Ingredients for Frumenty

  • 200g bulgur wheat
  • 500ml stock
  • 200ml milk
  • pinch saffron
  • 1 egg, beaten

It’s dead easy, particularly since you don’t have to spend hours mortar and pestle-ing your wheat and then boiling it in our modern age – you just buy a bag of bulgar wheat.

First, mix your stock and milk together in a saucepan:

Stock and milk
So. Not. Kosher.

I used the Heston Blumenthal stock from Waitrose, which was lovely and came in a jelly form. I went with dairy milk for this, but you could use almond milk, or even replace the milk with more stock. The final effect is this very rich, eggy, porridgey thing though, so the milk felt right ultimately, weird as it was to cook.

Anyway, bring it to the boil, and then chuck your bulgur wheat in:

Bulgar added to stock and milk

 

Add a tiny pinch of saffron – about five strands. You’re after the colouring rather than the flavour.

Once it’s boiling again turn the heat way, way down and cover it, and let it not so much simmer as settle for about 30 – 50 minutes. Well, Hiatt and Butler recommended this, but I found it was done in about twenty-five minutes.

Make sure to top up the liquid with water or stock if it looks like it’s getting too dry. You are not looking for bite, like in pasta, but for it to be soft but not completely squishy. I was serving this with a meat dish that had its own sauce, so I didn’t want it to be too moist.

Next, add your beaten egg:

Adding egg to frumenty

 

Pop it back on the low heat and mix the egg through it. You’re not looking to cook the egg, I don’t think (so this dish is neither pasteurised nor Kosher. Sorry.) so much as add a kind of yolky richness to the texture, so the egg can’t be solid or crumbly.

And you’re done:

Finished frumenty

 

You’ll have noticed during the tasting no doubt that there’s no seasoning. That’s okay, because all of this is is a foil to the highly seasoned thing I will be serving with it. More on that anon…

Is it nice?

On its own? It’s tough to describe without spoilers, but yeah, it’s all right. More than pasta, bread, or rice, it’s something that exists to support other food.

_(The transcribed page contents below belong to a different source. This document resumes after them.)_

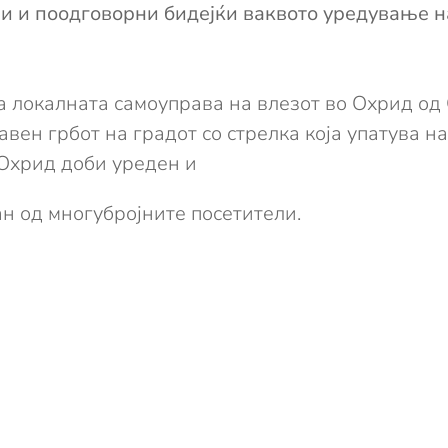
и и поодговорни бидејќи ваквото уредување на
а локалната самоуправа на влезот во Охрид од 
авен грбот на градот со стрелка која упатува на
 Охрид доби уреден и
ан од многубројните посетители.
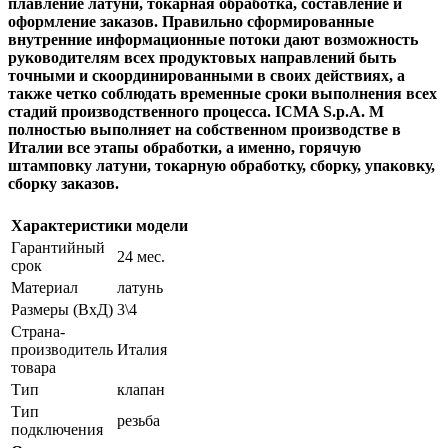
плавление латуни, токарная обработка, составление и
оформление заказов. Правильно сформированные
внутренние информационные потоки дают возможность
руководителям всех продуктовых направлений быть
точными и скоординированными в своих действиях, а
также четко соблюдать временные сроки выполнения всех
стадий производственного процесса. ICMA S.p.A. M
полностью выполняет на собственном производстве в
Италии все этапы обработки, а именно, горячую
штамповку латуни, токарную обработку, сборку, упаковку,
сборку заказов.
Характеристики модели
Гарантийный
24 мес.
срок
Материал
латунь
Размеры (ВxД)
3\4
Страна-
производитель
Италия
товара
Тип
клапан
Тип
резьба
подключения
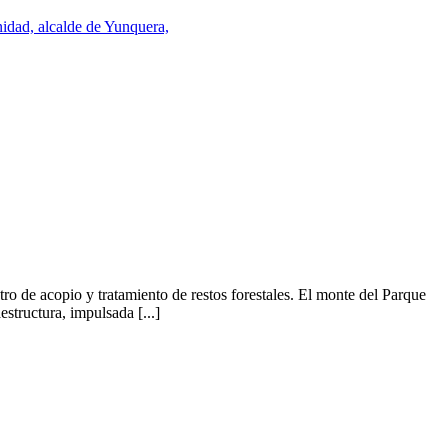
tro de acopio y tratamiento de restos forestales. El monte del Parque
tructura, impulsada [...]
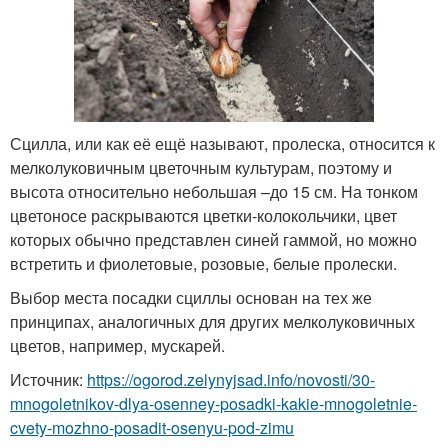
Сцилла, или как её ещё называют, пролеска, относится к
мелколуковичным цветочным культурам, поэтому и
высота относительно небольшая –до 15 см. На тонком
цветоносе раскрываются цветки-колокольчики, цвет
которых обычно представлен синей гаммой, но можно
встретить и фиолетовые, розовые, белые пролески.
Выбор места посадки сциллы основан на тех же
принципах, аналогичных для других мелколуковичных
цветов, например, мускарей.
Источник:
https://ogorod.zelynyjsad.info/novosti/30-
mnogoletnikov-dlya-osenney-posadki-kakie-mnogoletnie-
cvety-mozhno-posadit-osenyu-pod-zimu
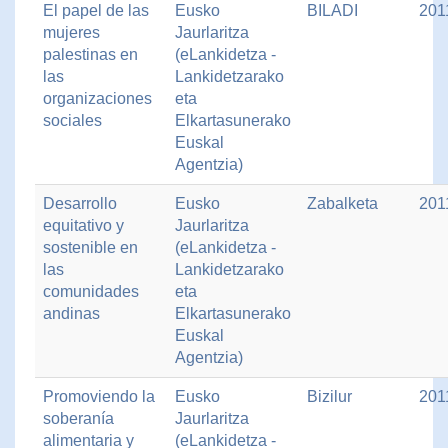
El papel de las
Eusko
BILADI
201
mujeres
Jaurlaritza
palestinas en
(eLankidetza -
las
Lankidetzarako
organizaciones
eta
sociales
Elkartasunerako
Euskal
Agentzia)
Desarrollo
Eusko
Zabalketa
201
equitativo y
Jaurlaritza
sostenible en
(eLankidetza -
las
Lankidetzarako
comunidades
eta
andinas
Elkartasunerako
Euskal
Agentzia)
Promoviendo la
Eusko
Bizilur
201
soberanía
Jaurlaritza
alimentaria y
(eLankidetza -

The extra things, like stock and milk and egg, all tend to come into their own when counter-balanced with the highly flavoured sour, sweet sauces and gamey meats that medieval cookery seems to love. It has a yolky, buttery, soft texture and when you put it on your tongue, you have this distinct sense it’s a matrix crying out for other flavourings. The meat juice I added was not particularly strong-tasting, but that could have been the absence of any salt being added.

That said, you wouldn’t need to cook expensive meat to go with it to make this a nice sturdy tea. It would take any flavour and be a tasty filling dish – you could add boiled eggs, or cut up sausage or bacon, or veg and herbs, especially if you added some crucial salt and a bit of pepper to it. It put me in mind of those couscous dishes I ate while digging in Tunisia, which came dry and had various added ingredients like chicken legs semi-submerged in it. Anything you had spare in the fridge would do, and you’d end up with a good, rib-sticking meal.

It would also work well in the sweet form, with currants and sweet spices and possibly cream, though in that case I would serve a much wetter version, more like a pudding.